7

Я вывел Виталя из комнаты больного в коридор.

— Твой друг действительно отравлен, и яд этот очень опасен. Попробуй скормить икру бродячей собаке, и она погибнет прямо у тебя на глазах.

— Но кто это делает?

— Мне неприятно говорить об этом, но отравитель — брат нашего пациента. Только ты не сможешь обвинить его публично. В подобное обвинение никто не поверит. А сделать нужно вот что. Немедленно прикажи, чтобы больному дали молока, и как можно больше. Настаивай на том, что только белая пища способна укрепить его дух. Ничего, кроме белой пищи, в которой сразу заметно инородное вкрапление.

— Думаешь, это поможет?

— Знаю, что поможет. Яд взят с дерева, которое растет в оранжерее внизу. Черные семена. Они пачкают все, к чему прикасаются. Черные семена от пурпурных цветков.

— О, мне знаком этот яд! — воскликнул Виталь. — Он из Бразилии. Там это дерево называют Багровой Смертью. Я читал о нем в медицинских книгах на иврите. Сомневаюсь, что доктора, читающие только на латыни, знают об этой отраве. Сам я никогда не видел яда воочию.

— А я видел! Говорю тебе, на дереве в оранжерее этого яда огромный запас. И он настолько опасен, что собрать семена без перчаток невозможно, мне потребуется для них кожаный мешочек.

Виталь поспешно вынул из кармана туники такой мешочек, вытряхнул из него золото, переложив в кошель, и отдал мешочек мне.

— Вот, держи, сумеешь теперь собрать семена? И не узнает ли наш подозреваемый, чем ты занимаешься?

— Не узнает, если ты отвлечешь его внимание. Позови синьора Антонио. Позови Лодовико. Настаивай на том, чтобы они оба выслушали тебя. Скажи, что, по твоему мнению, черная икра не помогает пациенту. Скажи, что больной должен принимать молоко. Настаивай на том, что молоко успокоит желудок и впитает в себя все вредоносные вещества, которые терзают тело Никколо. Скажи, что лучше всего подошло бы женское молоко. Но и коровье сгодится, и козье тоже, и еще сыр, белый сыр самого лучшего качества.

Чем больше удастся проглотить больному, тем лучше. А я пока займусь источником отравы.

— Но как я объясню, откуда мне известно все это?

— Скажешь, что ты молился, глубоко задумался, и тебя осенило: все неприятности начались с того момента, как больному стали давать икру.

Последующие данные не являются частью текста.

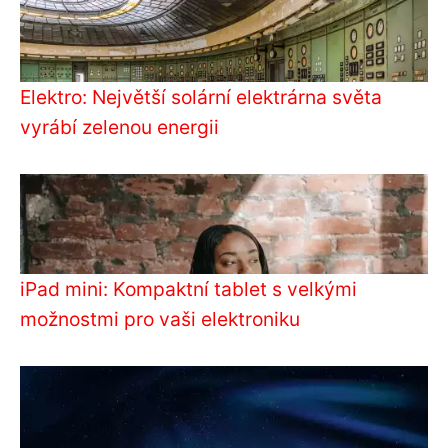
Elektro: Největší solární elektrárna světa
vyrábí zelenou energii
iPad mini: Kompaktní tablet s velkými
možnostmi pro vaši elektroniku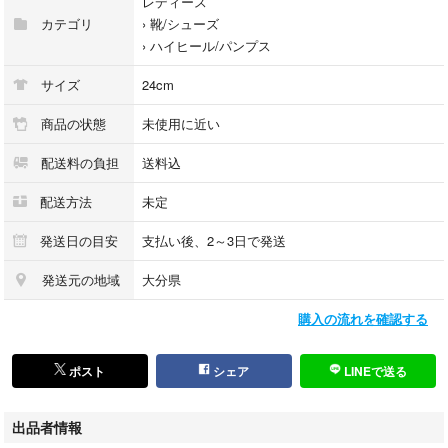
レディース
#コーンヒール #痛くなりにくい
カテゴリ
›
靴/シューズ
#パンプス #仕事靴 #オフィス
›
ハイヒール/パンプス
#事務 #ビジネス #脚長
#24.0 #24 #23.0 #23
サイズ
24cm
商品の状態
未使用に近い
配送料の負担
送料込
配送方法
未定
発送日の目安
支払い後、2～3日で発送
発送元の地域
大分県
購入の流れを確認する
ポスト
シェア
LINEで送る
出品者情報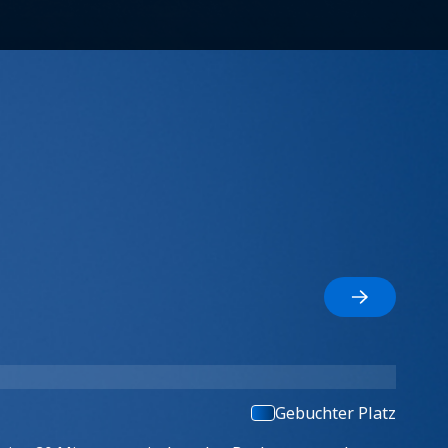
Gebuchter Platz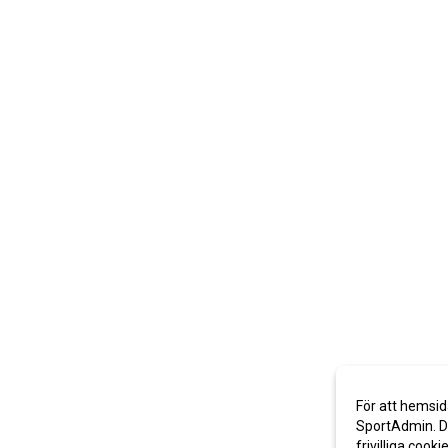
För att hemsid
SportAdmin. De
frivilliga cooki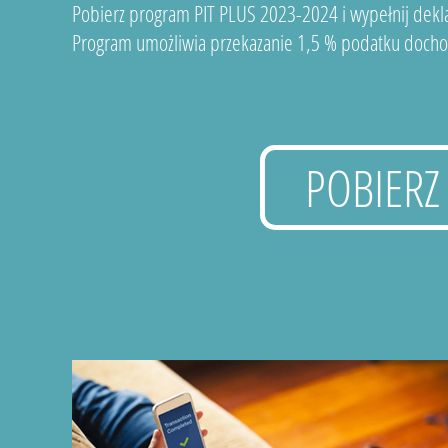
Pobierz program PIT PLUS 2023-2024 i wypełnij dekla
Program umożliwia przekazanie 1,5 % podatku docho
POBIERZ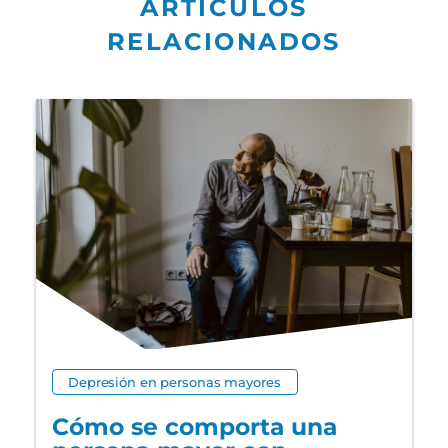
ARTÍCULOS
RELACIONADOS
Depresión en personas mayores
Cómo se comporta una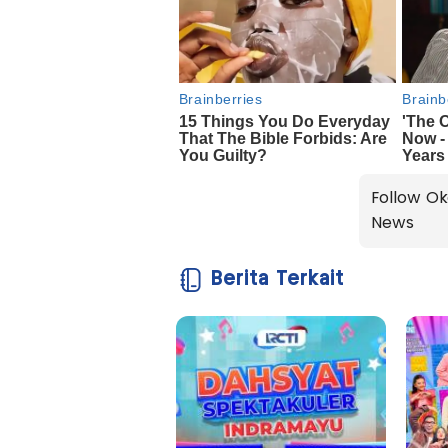
Follow Ok
News
Berita Terkait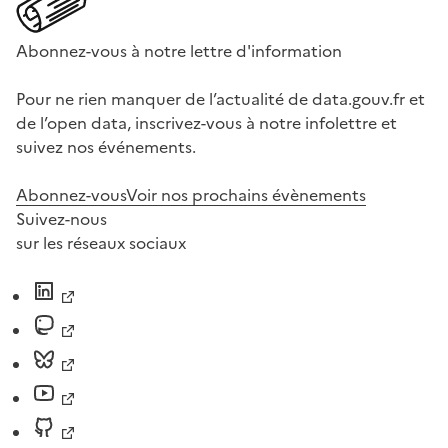
Abonnez-vous à notre lettre d'information
Pour ne rien manquer de l’actualité de data.gouv.fr et
de l’open data, inscrivez-vous à notre infolettre et
suivez nos événements.
Abonnez-vous
Voir nos prochains évènements
Suivez-nous
sur les réseaux sociaux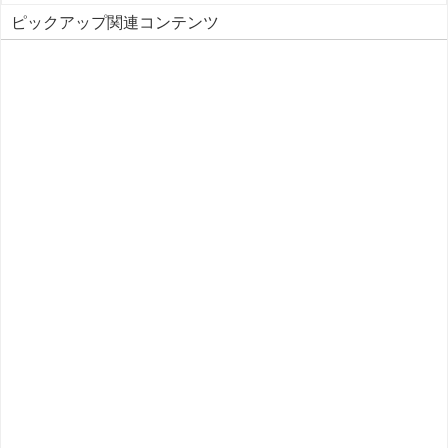
ピックアップ関連コンテンツ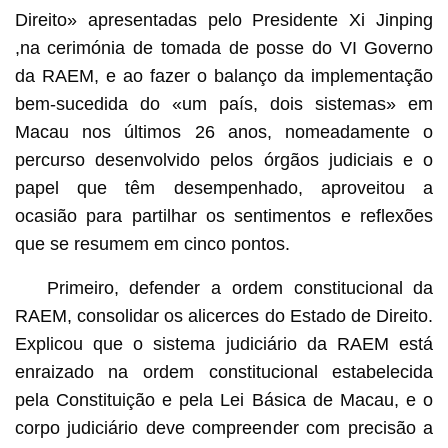
Direito» apresentadas pelo Presidente Xi Jinping
,na cerimónia de tomada de posse do VI Governo
da RAEM, e ao fazer o balanço da implementação
bem-sucedida do «um país, dois sistemas» em
Macau nos últimos 26 anos, nomeadamente o
percurso desenvolvido pelos órgãos judiciais e o
papel que têm desempenhado, aproveitou a
ocasião para partilhar os sentimentos e reflexões
que se resumem em cinco pontos.
Primeiro, defender a ordem constitucional da
RAEM, consolidar os alicerces do Estado de Direito.
Explicou que o sistema judiciário da RAEM está
enraizado na ordem constitucional estabelecida
pela Constituição e pela Lei Básica de Macau, e o
corpo judiciário deve compreender com precisão a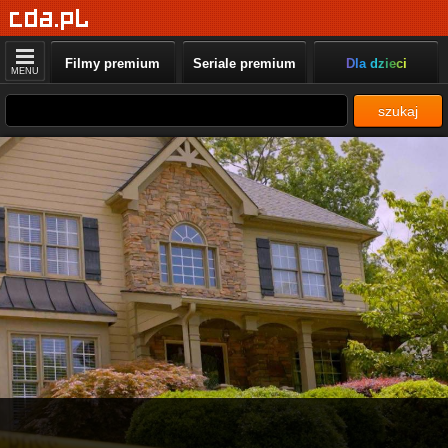
Filmy premium
Seriale premium
Dla dzieci
MENU
szukaj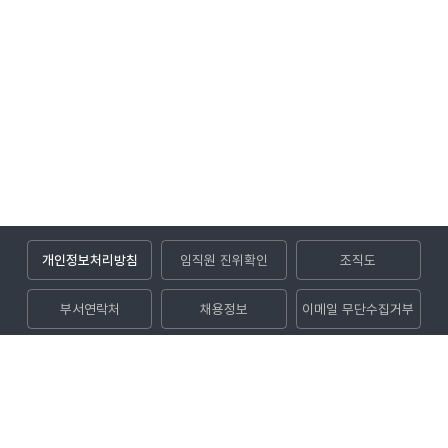
개인정보처리방침
임직원 진위확인
조직도
부서연락처
채용정보
이메일 무단수집거부
입찰공고
(52852) 경상남도 진주시 사들로 123번길 32 (충무공동)
대표전화
1544-8891
대표팩스
050-5027-1004
Copyright © 2024 KOEN. All rights reserved.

— Так оно и было, это чистая правда!

— Настаивай на том, чтобы больного напоили молоком. Любящий отец не увидит в молоке ничего подозрительного. И никто другой не увидит. Я же тем временем вернусь в оранжерею и соберу как можно больше ядовитых семян. Правда, нам неизвестно, сколько их успел запасти для своих целей убийца. Полагаю, что немного. Семена слишком ядовиты. Он наверняка собирал маленькими порциями, когда возникала нужда.

Лицо Виталя потемнело. Он покачал головой.

— Ты утверждаешь, что это делал Лодовико.

— Я в том уверен. Но сейчас главное — дать больному молока.

Я поспешил вниз, в маленький двор. Ворота оказались заперты. Я осторожно попытался отжать створку, но у меня ничего не получилось. Единственный выход — сбить замок, однако этого делать не стоит.

Ко мне подошел один из многочисленых слуг, морщинистый старик, одежда на котором больше походила на обноски. Он тихо спросил, не может ли чем помочь.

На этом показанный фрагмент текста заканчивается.